While charity shops and secondhand clothing apps may be better for the environment than others, they can still cause serious damage to your wallet, according to Amy Beecham, a member of Stylist.
“I made a promise to myself in the beginning of the year that I would shop less in 2022”
Three reasons prompted it. First, I had increased my awareness about my own, often uncontrolled, consumerism and wanted to regain some control. While individual actions in the face of a crisis like climate change may seem insignificant at times it was vital for me to exercise my environmental responsibility in any way possible. Three, my bank account begged me to.
Although I am not a stranger to Asos deliveries, my real spending vice was secondhand shopping.
Since I was a child, I have searched charity shops and car boot sale sales for any bargains. My teenage years were spent searching for trendy pieces to wear to sixth grade via clothes-selling apps.
Slow fashion is an important and growing force for change. However, I would be lying if i claimed that my only motivations for buying slow fashion are my Vinted hauls or charity shop splurges.
Truth is, I love a good bargain. And when you have on-trend cargo pants for $5 or early 2000s Karen Millen dresses under $15, you can’t blame me for not saying yes?
My top picks include floor-length 100% wool coats from $30, vintage Coach bags at $20, and more obscure items like my beloved St Michaels white high waisted trousers for only a fiver.
My most treasured thrift find ever? Burberry trench coat still with its Selfridges tag, available for $50 at Leamington Spa charity shop.
I have come to realize that these attractive prices can quickly lead to spending excessively. Let’s just say, after an audit of all the clothes I have added to my wardrobe, I decided that March would include a spending ban for a whole month. Secondhand shopping, as the retro denim jackets, corset tops in vogue, and summer dresses that I have on my rails will attest, is undoubtedly a positive thing.
My wardrobe is at least 80 percent secondhand. It’s full of vintage sweatshirts, top-of-the-line blouses, and wardrobe-staple wrap dress sourced from other people’s closets.

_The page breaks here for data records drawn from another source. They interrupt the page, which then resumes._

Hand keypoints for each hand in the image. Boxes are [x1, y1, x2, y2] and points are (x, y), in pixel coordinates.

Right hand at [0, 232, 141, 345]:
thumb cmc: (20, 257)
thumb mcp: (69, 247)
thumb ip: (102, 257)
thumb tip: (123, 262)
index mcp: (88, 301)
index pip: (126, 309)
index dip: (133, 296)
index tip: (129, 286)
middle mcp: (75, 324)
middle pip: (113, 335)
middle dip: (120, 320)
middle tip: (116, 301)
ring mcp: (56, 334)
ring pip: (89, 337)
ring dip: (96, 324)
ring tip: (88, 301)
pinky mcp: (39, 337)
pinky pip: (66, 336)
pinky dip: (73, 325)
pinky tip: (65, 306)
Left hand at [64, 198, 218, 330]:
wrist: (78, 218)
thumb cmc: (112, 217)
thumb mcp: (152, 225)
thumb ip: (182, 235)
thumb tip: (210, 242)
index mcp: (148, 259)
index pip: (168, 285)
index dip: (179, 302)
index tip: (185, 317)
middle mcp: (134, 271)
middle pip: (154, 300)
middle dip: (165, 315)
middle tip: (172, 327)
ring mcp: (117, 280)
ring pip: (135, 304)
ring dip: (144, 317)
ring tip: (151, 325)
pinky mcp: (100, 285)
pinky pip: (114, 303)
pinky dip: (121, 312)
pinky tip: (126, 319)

It seems that I am not the only one. Vinted, a secondhand shopping app, found that 33% of respondents claimed that their favorite outfits are secondhand. 22% stated that secondhand clothes make them feel more confident.
“The pandemic has changed priorities around the world and accelerated a growing movement towards more conscious consumerism that was noticeable over the last few years,” says Natacha Blanchard (Vineted’s consumer PR lead).

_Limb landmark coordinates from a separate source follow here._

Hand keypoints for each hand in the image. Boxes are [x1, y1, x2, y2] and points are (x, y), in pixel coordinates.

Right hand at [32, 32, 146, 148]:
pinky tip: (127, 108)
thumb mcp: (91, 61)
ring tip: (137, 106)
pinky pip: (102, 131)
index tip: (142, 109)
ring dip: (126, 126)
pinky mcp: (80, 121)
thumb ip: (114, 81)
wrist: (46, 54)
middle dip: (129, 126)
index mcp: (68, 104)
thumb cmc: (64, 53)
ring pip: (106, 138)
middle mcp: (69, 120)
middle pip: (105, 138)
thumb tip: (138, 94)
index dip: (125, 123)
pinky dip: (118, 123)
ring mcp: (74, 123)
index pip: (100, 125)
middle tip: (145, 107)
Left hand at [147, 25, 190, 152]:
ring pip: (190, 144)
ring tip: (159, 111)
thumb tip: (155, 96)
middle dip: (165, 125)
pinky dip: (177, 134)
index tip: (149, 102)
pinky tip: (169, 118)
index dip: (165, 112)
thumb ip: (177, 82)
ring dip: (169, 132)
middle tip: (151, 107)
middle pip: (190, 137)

“Secondhand shopping is not only driven by environmental factors but also makes economic sense for the buyer and seller.” It’s not surprising that fast fashion retailers now have a market value of over $100 billion. But it is a little comfort to know that slow fashion is still thriving.
Blanchard says, “The fashion industry has a significant impact on climate. We believe that encouraging the consumption of secondhand is part of the solution.”
“However to normalize circular fashion, it must be accessible, convenient, and provide economic value to all involved.” Vinted is committed to this mission.
Although swapping H&M for bargaining at a garage sale for Dorothy Perkins for Depop will not stop climate change, it has changed how I spend my money.
If I come across a new item that I like, I search secondhand websites until I find it. This works great for everything, from Vagabond boots, Other Stories dresses, and the $80 Reebok trainers were all I had in mind when I saw them on Asos.
I don’t know if I will ever be able to resist giving a perfect pair of jeans or a cute T-shirt a new home. However, I know I will be working hard to achieve ethical and mindful consumption.